Joblib/multiprocessing copies parent process memory

marscher commented 8 years ago

The situation is that a user has already loaded a fairly large dataset into memory before he/she invokes a parallel estimation. Every time we perform a parallel computation, we will create a new process pool, which will memory map the parents memory. In modern operating systems (like Linux), this virtual memory mapping will only cause a copy of the base memory if the data is actually written.

However this breaks down in practice, since every time a numpy array is being passed somewhere its refcount is being increased, therefore the memory changes. One would assume, that the wrapped memory of the array is not touched by this refcounting, but somehow it is. This leads to dramatic increases of memory usage: n_jobs * (size of parent image) + overhead...

The workaround which I suggested to @gph82 is to create the process pool once before he loads his data and then use this pool in pyemma._base.estimator.estimate_param_scan.

However this is only a crude hack and we should think of sane solution here. It is obviously a bug in multiprocessing/joblib/numpy, which needs to be worked out upstream. We only have the choice to come up with a sane workaround.

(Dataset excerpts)
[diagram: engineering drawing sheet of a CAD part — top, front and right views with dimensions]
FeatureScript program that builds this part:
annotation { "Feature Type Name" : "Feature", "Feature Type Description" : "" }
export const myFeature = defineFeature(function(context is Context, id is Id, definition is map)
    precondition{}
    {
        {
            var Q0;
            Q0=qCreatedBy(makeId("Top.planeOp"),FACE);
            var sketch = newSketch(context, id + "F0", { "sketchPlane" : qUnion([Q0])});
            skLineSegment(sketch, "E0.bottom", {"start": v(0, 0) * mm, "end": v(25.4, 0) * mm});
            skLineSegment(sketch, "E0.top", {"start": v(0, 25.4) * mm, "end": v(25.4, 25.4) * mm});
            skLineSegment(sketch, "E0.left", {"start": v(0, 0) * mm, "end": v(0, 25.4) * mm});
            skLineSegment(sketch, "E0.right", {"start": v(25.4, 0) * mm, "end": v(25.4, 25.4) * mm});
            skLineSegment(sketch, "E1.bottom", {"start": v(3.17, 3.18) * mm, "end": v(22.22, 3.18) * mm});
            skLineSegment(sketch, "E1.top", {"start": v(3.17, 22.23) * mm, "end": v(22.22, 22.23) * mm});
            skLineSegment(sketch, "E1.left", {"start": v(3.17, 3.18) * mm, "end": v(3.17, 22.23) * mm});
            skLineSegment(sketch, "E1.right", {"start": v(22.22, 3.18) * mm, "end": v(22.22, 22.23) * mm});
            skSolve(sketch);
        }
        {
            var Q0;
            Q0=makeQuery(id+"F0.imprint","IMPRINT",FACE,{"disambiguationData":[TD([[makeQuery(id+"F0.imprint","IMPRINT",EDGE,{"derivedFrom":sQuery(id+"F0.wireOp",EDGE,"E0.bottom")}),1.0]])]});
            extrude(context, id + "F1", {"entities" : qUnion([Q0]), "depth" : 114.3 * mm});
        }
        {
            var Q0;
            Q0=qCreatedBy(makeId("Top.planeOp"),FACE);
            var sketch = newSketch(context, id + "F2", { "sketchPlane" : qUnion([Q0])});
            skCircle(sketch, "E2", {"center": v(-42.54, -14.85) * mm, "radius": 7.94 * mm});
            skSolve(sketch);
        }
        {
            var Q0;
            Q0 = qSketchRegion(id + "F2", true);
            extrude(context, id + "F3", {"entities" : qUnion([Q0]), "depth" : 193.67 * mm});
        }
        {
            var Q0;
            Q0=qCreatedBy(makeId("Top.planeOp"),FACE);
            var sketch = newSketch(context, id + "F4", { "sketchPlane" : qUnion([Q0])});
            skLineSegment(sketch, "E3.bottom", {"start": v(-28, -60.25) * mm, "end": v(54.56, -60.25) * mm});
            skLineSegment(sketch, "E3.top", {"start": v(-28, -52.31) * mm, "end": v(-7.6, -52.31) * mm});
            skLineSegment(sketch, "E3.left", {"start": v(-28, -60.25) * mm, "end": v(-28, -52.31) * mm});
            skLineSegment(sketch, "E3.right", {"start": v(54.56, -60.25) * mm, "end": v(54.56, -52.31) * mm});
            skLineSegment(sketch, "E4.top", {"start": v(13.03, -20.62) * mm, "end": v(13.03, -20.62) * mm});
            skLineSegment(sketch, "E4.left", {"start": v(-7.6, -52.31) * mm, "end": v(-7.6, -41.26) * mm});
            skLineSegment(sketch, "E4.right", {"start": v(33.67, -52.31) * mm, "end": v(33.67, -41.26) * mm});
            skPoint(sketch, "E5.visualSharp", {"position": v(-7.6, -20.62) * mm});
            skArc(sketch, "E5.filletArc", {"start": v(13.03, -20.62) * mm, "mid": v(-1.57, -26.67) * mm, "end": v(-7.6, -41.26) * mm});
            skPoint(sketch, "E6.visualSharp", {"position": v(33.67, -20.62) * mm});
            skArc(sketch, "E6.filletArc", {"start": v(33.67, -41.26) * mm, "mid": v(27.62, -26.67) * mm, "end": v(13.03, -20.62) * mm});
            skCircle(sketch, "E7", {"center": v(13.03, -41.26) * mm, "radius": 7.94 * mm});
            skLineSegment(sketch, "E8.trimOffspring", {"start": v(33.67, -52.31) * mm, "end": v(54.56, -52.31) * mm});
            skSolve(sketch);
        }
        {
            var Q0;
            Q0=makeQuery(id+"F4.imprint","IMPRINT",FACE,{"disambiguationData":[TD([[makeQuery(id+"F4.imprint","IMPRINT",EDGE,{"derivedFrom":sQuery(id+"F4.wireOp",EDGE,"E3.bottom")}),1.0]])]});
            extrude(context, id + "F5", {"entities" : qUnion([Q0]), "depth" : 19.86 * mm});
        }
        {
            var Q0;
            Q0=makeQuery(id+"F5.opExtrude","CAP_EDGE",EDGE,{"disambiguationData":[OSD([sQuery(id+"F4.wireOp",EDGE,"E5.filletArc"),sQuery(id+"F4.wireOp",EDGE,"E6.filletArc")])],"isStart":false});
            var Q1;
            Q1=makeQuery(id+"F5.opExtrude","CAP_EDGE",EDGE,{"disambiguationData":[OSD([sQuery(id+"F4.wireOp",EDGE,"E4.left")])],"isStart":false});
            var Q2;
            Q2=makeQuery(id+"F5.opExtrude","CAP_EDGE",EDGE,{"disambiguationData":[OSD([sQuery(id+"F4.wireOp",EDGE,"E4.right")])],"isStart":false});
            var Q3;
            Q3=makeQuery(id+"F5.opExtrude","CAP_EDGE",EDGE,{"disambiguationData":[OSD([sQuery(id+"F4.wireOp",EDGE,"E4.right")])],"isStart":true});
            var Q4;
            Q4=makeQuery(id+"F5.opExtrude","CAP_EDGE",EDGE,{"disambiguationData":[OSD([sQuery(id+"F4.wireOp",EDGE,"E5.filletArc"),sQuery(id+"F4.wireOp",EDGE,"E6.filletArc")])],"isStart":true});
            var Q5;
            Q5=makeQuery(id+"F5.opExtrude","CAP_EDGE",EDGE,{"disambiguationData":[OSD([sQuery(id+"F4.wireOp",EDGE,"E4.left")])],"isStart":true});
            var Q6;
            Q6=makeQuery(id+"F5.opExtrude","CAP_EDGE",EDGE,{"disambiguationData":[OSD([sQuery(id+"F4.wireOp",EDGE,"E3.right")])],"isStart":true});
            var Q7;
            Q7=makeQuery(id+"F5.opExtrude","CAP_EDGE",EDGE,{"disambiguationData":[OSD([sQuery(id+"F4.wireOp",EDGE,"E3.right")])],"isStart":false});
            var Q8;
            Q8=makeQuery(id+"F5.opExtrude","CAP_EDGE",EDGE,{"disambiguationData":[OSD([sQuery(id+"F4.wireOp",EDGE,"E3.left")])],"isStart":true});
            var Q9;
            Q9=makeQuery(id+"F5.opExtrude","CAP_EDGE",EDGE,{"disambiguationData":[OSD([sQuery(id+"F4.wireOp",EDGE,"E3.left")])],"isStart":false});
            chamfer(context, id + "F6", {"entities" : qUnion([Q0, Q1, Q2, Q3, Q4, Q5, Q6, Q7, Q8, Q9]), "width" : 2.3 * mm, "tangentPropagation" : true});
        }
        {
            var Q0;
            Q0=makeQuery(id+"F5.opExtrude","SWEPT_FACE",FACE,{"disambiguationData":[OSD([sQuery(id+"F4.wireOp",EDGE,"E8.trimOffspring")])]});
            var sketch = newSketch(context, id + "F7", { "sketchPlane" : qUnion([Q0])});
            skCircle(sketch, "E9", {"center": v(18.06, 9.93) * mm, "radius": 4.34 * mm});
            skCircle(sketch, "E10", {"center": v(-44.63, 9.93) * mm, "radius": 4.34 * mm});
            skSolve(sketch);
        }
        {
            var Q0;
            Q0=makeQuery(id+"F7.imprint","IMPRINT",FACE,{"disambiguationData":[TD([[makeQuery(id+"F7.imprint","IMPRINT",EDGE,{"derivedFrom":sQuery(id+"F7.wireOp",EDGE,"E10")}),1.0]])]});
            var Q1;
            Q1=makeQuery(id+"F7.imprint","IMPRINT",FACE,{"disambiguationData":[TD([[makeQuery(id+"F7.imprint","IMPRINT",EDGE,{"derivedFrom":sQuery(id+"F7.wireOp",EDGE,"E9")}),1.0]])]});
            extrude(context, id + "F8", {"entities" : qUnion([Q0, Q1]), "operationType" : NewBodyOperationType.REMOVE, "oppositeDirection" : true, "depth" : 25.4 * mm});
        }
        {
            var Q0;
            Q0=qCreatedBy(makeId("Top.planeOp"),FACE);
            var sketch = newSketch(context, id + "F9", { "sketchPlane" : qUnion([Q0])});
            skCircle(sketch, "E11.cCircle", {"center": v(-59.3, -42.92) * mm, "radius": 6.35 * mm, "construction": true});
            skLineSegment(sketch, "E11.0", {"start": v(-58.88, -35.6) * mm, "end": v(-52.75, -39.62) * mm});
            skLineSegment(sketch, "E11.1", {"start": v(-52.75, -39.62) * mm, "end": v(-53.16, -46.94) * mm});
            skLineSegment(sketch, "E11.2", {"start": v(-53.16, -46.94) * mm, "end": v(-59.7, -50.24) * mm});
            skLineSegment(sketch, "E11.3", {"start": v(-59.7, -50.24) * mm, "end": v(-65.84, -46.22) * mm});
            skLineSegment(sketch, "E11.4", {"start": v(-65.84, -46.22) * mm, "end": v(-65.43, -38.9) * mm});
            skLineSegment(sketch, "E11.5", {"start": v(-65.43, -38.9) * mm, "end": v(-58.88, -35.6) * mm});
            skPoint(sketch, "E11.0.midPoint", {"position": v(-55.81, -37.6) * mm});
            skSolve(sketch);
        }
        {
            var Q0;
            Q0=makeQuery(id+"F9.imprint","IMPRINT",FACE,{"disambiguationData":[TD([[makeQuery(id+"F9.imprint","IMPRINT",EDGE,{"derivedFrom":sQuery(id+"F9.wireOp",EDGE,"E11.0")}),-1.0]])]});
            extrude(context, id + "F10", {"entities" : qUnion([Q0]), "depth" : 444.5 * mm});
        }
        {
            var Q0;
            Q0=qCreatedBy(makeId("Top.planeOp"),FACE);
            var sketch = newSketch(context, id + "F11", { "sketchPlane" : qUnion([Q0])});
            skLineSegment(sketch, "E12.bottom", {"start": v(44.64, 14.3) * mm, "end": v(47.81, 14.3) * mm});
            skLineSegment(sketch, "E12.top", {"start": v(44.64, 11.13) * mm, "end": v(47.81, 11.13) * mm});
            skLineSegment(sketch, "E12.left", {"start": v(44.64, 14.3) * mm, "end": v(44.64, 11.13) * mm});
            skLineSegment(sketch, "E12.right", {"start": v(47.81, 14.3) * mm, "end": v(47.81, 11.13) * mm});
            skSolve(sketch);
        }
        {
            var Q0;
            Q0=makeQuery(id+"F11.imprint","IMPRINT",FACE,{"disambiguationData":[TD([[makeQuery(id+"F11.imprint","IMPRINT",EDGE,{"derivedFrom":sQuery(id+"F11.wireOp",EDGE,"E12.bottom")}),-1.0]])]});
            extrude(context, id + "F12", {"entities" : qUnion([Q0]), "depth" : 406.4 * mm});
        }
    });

* _Task to carry out_: Can you copy out, word for word, everything in the joblib memory post above from "Joblib/multiprocessing copies parent" down to "image) + overhead..."?

* _Written answer_:
Joblib/multiprocessing copies parent process memory

marscher commented 8 years ago

The situation is that a user has already loaded a fairly large dataset into memory before he/she invokes a parallel estimation. Every time we perform a parallel computation, we will create a new process pool, which will memory map the parents memory. In modern operating systems (like Linux), this virtual memory mapping will only cause a copy of the base memory if the data is actually written.

However this breaks down in practice, since every time a numpy array is being passed somewhere its refcount is being increased, therefore the memory changes. One would assume, that the wrapped memory of the array is not touched by this refcounting, but somehow it is. This leads to dramatic increases of memory usage: n_jobs * (size of parent image) + overhead...